Much of the HR team’s role actually needs to take place prior to any sign of a resignation, and effective communication is arguably half the battle. For example, to ensure that a loss of a leader doesn’t also mean a loss of key knowledge, all company information should be shared across the business. A record of documents, client interactions, and passwords, for instance, should be made readily available at all times to avoid a complicated handover process. And it’s also important that a leader passes down their talents for the ongoing development of the team and to retain skills.

On top of this, all employees should be aware of the succession plan that’s in place should their manager leave. This will help staff to have a better understanding of the structure of the organisation and how they fit into it. It will also minimise the problem of individuals feeling undervalued if they expected to be promoted to replace a senior figure and weren’t.
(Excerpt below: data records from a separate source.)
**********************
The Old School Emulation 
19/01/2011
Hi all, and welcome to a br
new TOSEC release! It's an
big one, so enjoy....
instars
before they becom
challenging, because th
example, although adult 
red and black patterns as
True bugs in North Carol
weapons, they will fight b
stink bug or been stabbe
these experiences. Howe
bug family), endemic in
Linked to this is the importance of understanding your High Potentials – those individuals who display the skills and capability to progress to senior levels. If you’re aware of the top talent that will be invaluable to your team in the future, you’ll be better able to utilise their skills if a senior figure were to leave. And this will ultimately have a positive effect on your whole team.
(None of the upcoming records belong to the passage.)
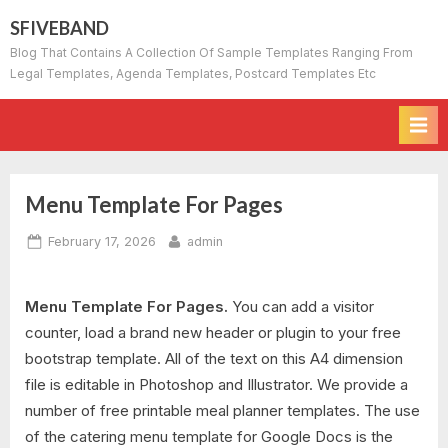
Skip
SFIVEBAND
to
Blog That Contains A Collection Of Sample Templates Ranging From
content
Legal Templates, Agenda Templates, Postcard Templates Etc
Menu Template For Pages
Posted
By
February 17, 2026
admin
on
Menu Template For Pages.
You can add a visitor
counter, load a brand new header or plugin to your free
bootstrap template. All of the text on this A4 dimension
file is editable in Photoshop and Illustrator. We provide a
number of free printable meal planner templates. The use
of the catering menu template for Google Docs is the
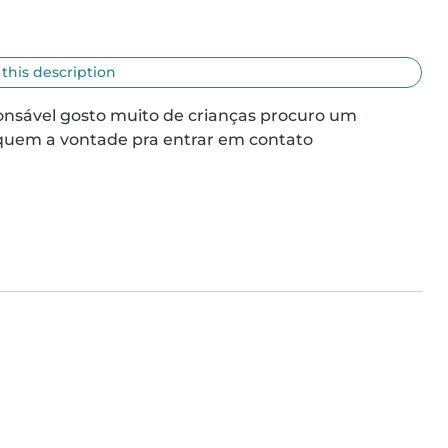
 this description
sável gosto muito de crianças procuro um 
iquem a vontade pra entrar em contato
The ongoing development of employees, whether they’re High Potentials or not, is also important. You need to be able to identify any strengths and weaknesses so that you have a better idea of how staff will cope if a senior figure left the company. For example, some employees may be more likely to struggle to adapt to because they’re not as resilient. As such, it’s important to have a real focus on trying to develop this trait – for instance through workshops or mentoring programmes – so that individuals can thrive in stressful situations and alter their behaviour in response to changing circumstances.
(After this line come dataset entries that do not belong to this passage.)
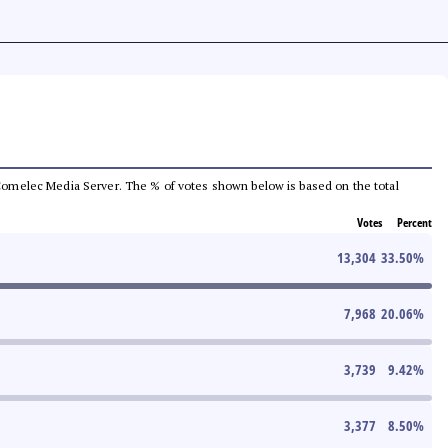
he Comelec Media Server. The % of votes shown below is based on the total
Votes
Percent
13,304
33.50
%
7,968
20.06
%
3,739
9.42
%
3,377
8.50
%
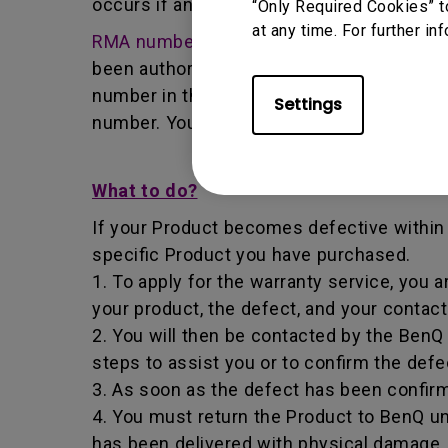
occurs if any unauthorized person carries 
“Only Required Cookies” t
at any time. For further in
RMA number
- Short for returned merchan
been authorized by the BenQ Team to retur
number in that it identifies a transaction
Settings
number. You must return the Product to B
What to do?
If your Product becomes defective within t
specific Product you have purchased.
1. To apply for the warranty service, you a
your product, the defect, and your contac
2. You will then be contacted by the Ben
steps to assist you or to confirm the defe
3. As soon as the defect has been confirm
4. You must return the Product to BenQ un
has been delivered with physical damage,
HR teams should also strive to keep their staff motivated. Employee engagement is fundamental to boost morale of the team and help to reduce stress levels, and the simple things – such as recognition of their hard work – go a long way. Evidence shows that engagement leads to increased productivity and employees who feel valued will be happier and more proactive. And whilst this is something that should always be a focus, it’s particularly important during times of uncertainty.

Understanding the cultural fit of your team is also crucial to limit the disruption that taking on a new leader can cause. You need to have a clear understanding of the business’ values, and then ensure that you include culture in the assessment process. The last thing you want is to hire a well-qualified manager only to find that they don’t ‘gel’ with colleagues or go against the organisation’s key values.

Perhaps the final step in introducing a new leader to the team is to ensure that all staff have full involvement where possible. Yes, a different manager is going to alter things and bring fresh ideas to the table. But this is a perfect opportunity to receive staff input on anything that they like or dislike about the company so that positive changes can be made to benefit everyone.

It may be difficult to please all employees – particularly across large organisations – but if you’re prepared well in advance, you can hugely minimise the disruption that a resignation can bring. We’re in an environment now where people switch jobs much more frequently than they used to and you need to respond to this in order to remain productive. Too much focus on the leader and not the team can have a detrimental effect as, after all, it’s the players not the manager scoring the goals.